SELECTED EXTRACT:
┄┄┄┄┄┄
It's better than not delivering your product at all, right?
What you might be able to do, depending on how your browser's caching work and what your applet does, is to pre-load the applet, but with "display:none", so that it is invisible on one page, and then when the user navigates to the page where the applet should be, it is already loaded, and no white flashing will occur.
- Oliver
Gingko - 16 Feb 2006 19:41 GMT >> *But* I can use the CSS property "display:none"; in that case everything >> is invisible .... no flashing rectangle ... but no rendering rectangle [quoted text clipped - 13 lines] > > - Oliver I have some doubts .... I mean, even when I load another page after the applet's one, and next I come back to the applet, I still have this "flash". In the second display, at least, the applet is already expected to be in the browser's cache.
Actually I can deliver the product like this, my employer is not that much picky.
But as my applet has nothing particularly special (I was even trying to make it compatible with the old Microsoft Java virtual machine), I supposed that everybody who have created a rectangular applet horizontally centered on a dark background should have met the same problem when displaying it in Mozilla Firefox ... and because I have a quite moderate experience with Java applets, I could have missed something that would have been obvious and very well known for other developers !
Also, maybe I am too much picky myself about rendering?
Gingko
Oliver Wong - 16 Feb 2006 21:57 GMT > Actually I can deliver the product like this, my employer is not that much > picky. [quoted text clipped - 8 lines] > > Also, maybe I am too much picky myself about rendering? Yes, probably.
I think most people writing applets just tolerate that brief white flash as part of the applet loading process. It's not clear to me whether the fault lies with Sun, or the browser design, or somewhere between the two. For example, if the browser draws a white rectangle while waiting for its plugin to load, then the problem is with the browser, and perhaps the browser should draw nothing (i.e. a transparent rectangle) until the plugin finishes loading.
┄┄┄┄┄┄
DATA EXCERPTS:
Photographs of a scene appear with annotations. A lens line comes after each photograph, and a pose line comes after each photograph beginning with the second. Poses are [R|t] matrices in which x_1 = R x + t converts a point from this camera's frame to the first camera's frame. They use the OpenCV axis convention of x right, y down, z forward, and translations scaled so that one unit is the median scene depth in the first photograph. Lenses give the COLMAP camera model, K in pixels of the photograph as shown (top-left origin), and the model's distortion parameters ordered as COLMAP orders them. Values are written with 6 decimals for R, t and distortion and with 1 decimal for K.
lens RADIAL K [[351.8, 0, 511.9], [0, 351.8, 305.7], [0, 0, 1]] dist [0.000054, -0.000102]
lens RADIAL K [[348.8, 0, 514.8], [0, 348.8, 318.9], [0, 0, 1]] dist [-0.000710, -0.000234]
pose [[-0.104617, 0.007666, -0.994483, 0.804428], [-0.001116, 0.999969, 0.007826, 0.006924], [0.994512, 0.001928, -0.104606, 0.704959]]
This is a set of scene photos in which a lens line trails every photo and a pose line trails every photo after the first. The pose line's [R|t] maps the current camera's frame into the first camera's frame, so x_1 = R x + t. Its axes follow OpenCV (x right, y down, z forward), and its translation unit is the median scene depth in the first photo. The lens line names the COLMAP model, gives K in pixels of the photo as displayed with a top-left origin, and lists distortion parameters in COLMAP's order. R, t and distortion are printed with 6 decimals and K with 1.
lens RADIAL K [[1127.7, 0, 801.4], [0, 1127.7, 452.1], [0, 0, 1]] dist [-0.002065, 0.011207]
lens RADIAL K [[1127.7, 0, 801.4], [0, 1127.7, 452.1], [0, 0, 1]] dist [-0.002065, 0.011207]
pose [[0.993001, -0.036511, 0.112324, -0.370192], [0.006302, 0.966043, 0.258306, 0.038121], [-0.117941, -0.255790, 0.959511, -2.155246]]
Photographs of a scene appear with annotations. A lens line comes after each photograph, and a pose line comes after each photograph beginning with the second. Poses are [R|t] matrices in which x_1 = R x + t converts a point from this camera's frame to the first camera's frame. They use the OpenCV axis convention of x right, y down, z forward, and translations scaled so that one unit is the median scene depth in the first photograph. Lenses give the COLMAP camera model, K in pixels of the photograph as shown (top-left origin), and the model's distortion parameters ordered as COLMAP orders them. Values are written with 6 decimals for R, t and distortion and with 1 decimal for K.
┄┄┄┄┄┄
ACTIVITY LIST:
(1) List every place where, according to the applet thread, the fault for the white flash might lie.
(2) In the applet thread, which virtual machine did Gingko try to make the applet compatible with?
The records come from a different source than the text.

EXPECTED RESULTS:
(1)
Sun
the browser design
somewhere between the two

(2) The old Microsoft Java virtual machine.